S’agissant du premier axe, les travaux donnent habituellement lieu à deux types de débats dans lequel j’interviens à travers l’étude de la liaison et schwa. Le premier concerne le lieu de la variation. Est-elle ancrée phonologiquement ou lexicalement ? En clair, est ce qu’il existe des contraintes voire des règles phonologiques générales, innées ou non, intervenant sur la production variable de la liaison obligatoire ou facultative sans faire référence à la nature même du mot ? Ou bien, est-ce que le lexique en lui-même pourrait avoir encodé des formes plurielles (avec ou sans le phonème variable) que le locuteur activerait selon des procédures davantage liées à l’usage qu’à des principes abstraits (Bybee, 2005 ; Chevrot et al, 2005 ) ?

43 Le deuxième débat repose sur la nature des processus d’acquisition d’unités phonologiques variables. Une première approche, l’approche abstractionniste (Wauquier, 2010) et plutôt inductive, préconise une production de la variation phonologique contrainte par des principes abstraits. Une seconde approche, de nature exemplariste (Tomasello, 2003, 2006 ; Pierrehumbert, 2001) part plutôt du principe selon lequel « language structure emerges from language uses » (Tomassello, 2003 : 85). Dans ce cadre, c’est ce que l’enfant entend et produit qui le conduit à façonner un fonctionnement langagier régulier. A partir de ce dernier cadre, auquel je souscris, nous2 avons proposé un scénario développemental d’acquisition de la liaison obligatoire et facultative (Chevrot et al, 2007, 2009 ; Nardy, 2008). Il prédit que l’une des premières étapes de l’acquisition de la liaison repose sur la mémorisation de mots1-mots2 les plus présents dans l’input.
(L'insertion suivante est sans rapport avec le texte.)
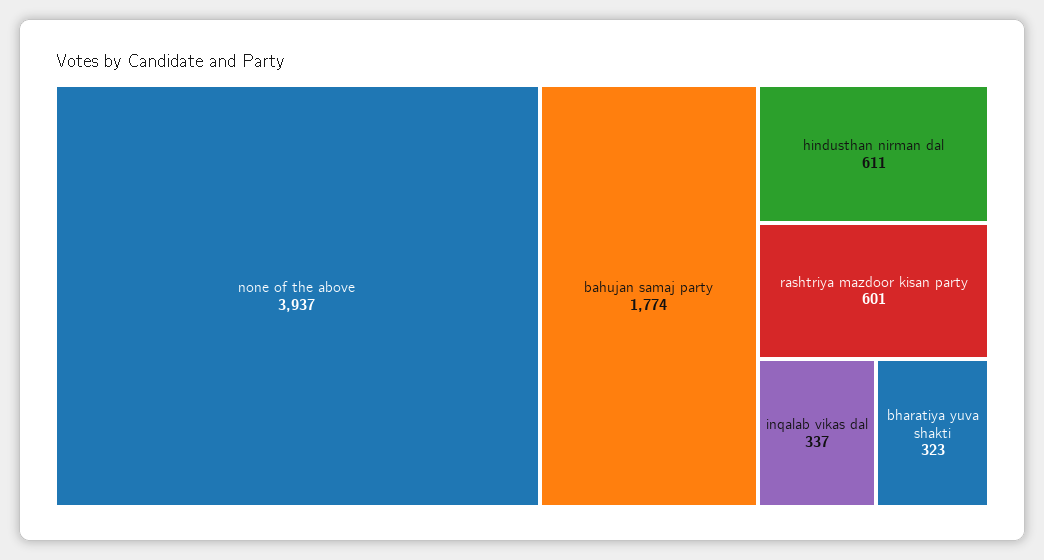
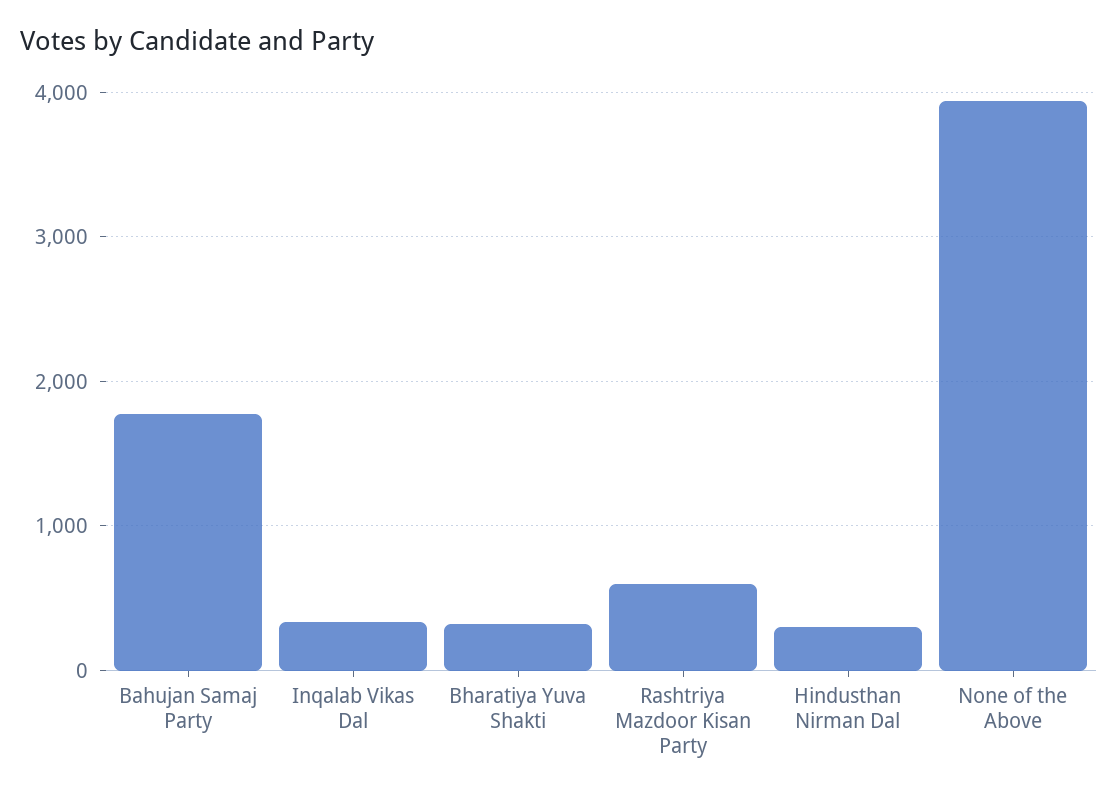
hindusthan nirman dal: 611 -> 300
Lors d’étapes ultérieures, des réflexions de type analogique basées toujours sur la force de l’input et donc sur des éléments concrets engendreraient des mécanismes abstraits mais sans que les généralisations effacent les traces concrètes emmagasinées dans notre lexique.
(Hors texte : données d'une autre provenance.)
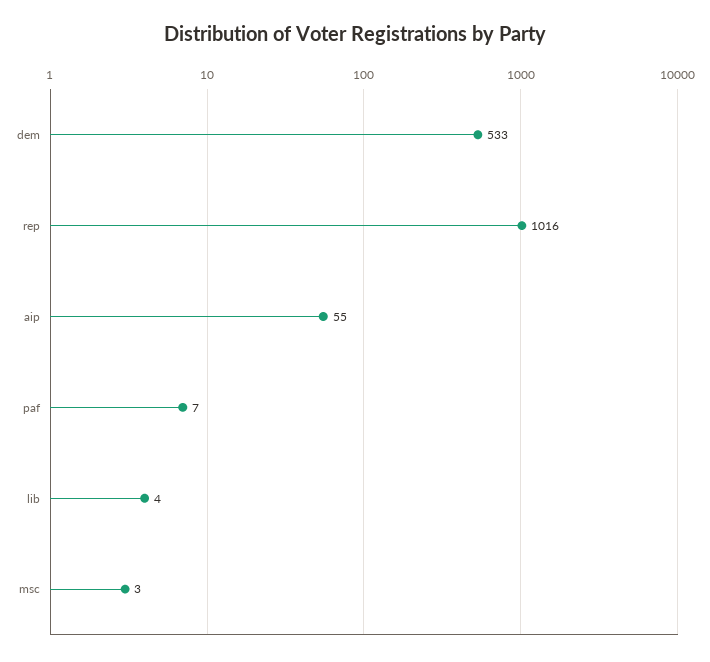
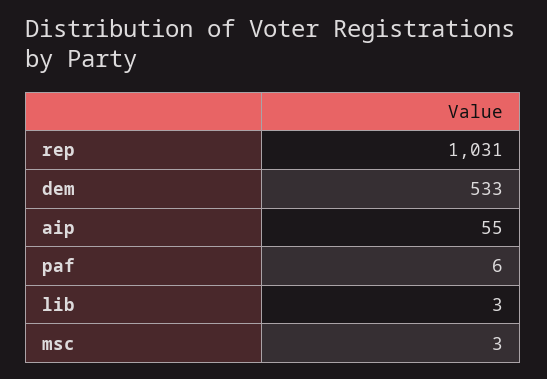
rep: 1016 -> 1031
paf: 7 -> 6
lib: 4 -> 3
Ainsi, le schéma que nous défendons modéliserait l’encodage lexical de la variation phonologique sur des bases empiriques liées à la fréquence lexicale tout en fonctionnant sur des schémas plus abstraits, des slots ou des formulations générales de type mots 1 + X. Dans ces conditions, la question du rapport entre phonologie et lexique est posée de la façon suivante : le locuteur mémorise des exemplaires lexicaux contenant les unités phonologiques variables (/pɘti/ versus /pti/, /lɘtʀyk/ versus /ltʀyk/) à partir de collocations entendues dans l’input. L’ensemble de ces éléments concrets est stocké et traité à partir de capacités cognitives telles que l’analogie pour en déduire qu’un même terme peut avoir différentes formes ou représentations phonologiques dans le lexique mental. Un enfant qui entendrait ‘petit’ toujours prononcé avec /t/ devant voyelle dans certains contextes morpho-syntaxiques, pourrait en conclure que le /t/ appartient lexicalement au mot et qu’il s’ancre phonologiquement et variablement lorsqu’il est précédé d’une voyelle.
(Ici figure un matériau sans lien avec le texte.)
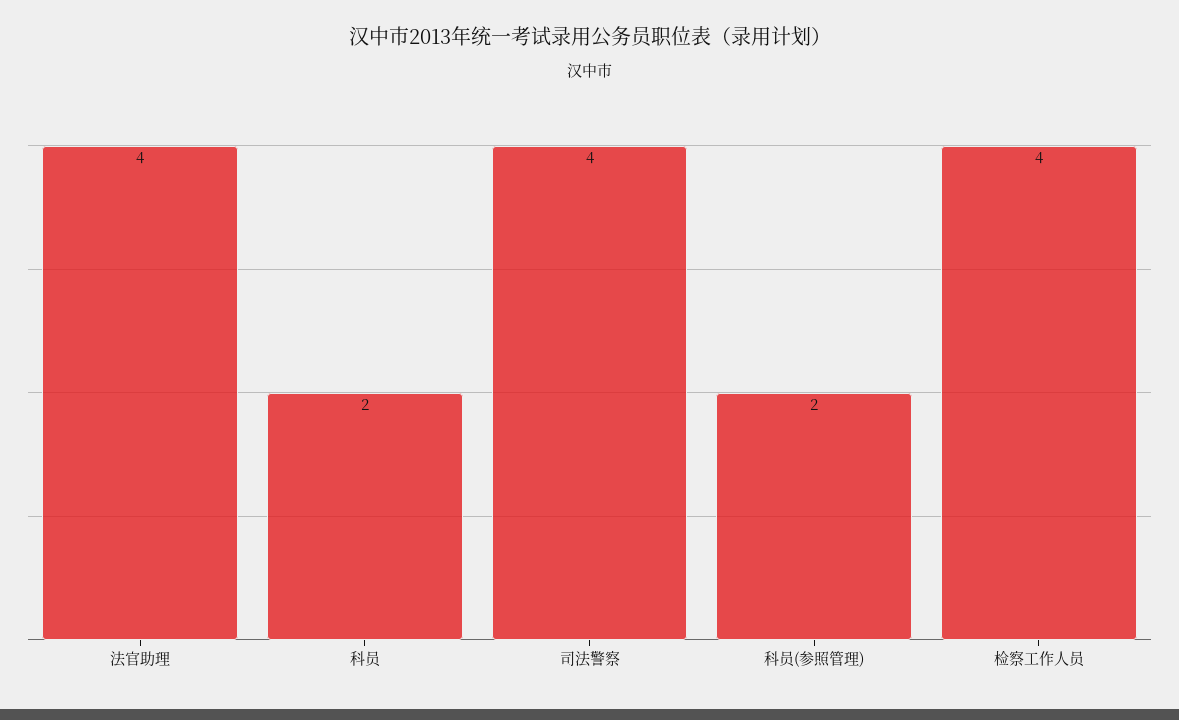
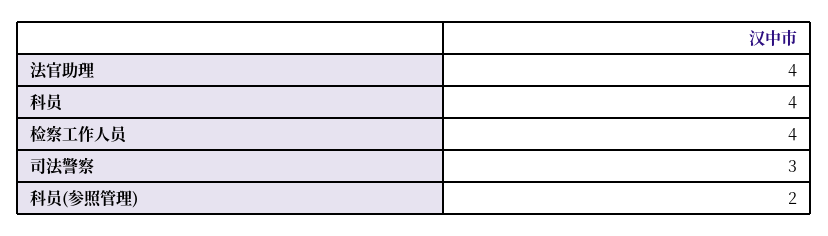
科员: 2 -> 4
司法警察: 4 -> 3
Les variables phonologiques seraient acquises par le contact avec les formes ou collocations lexicales entendues et mémorisées dans l’input. L’encodage lexical des variations phonologiques est envisagé dans différents courants, généralement abstractionniste (Norris, 1994) ou exemplariste (Pierrehumbert, 2002).

2 L’emploi du « nous » est utilisé lorsque les travaux ont été menés collectivement, quand ces derniers sont le fruit de mon seul travail, j’emploie naturellement le « je ».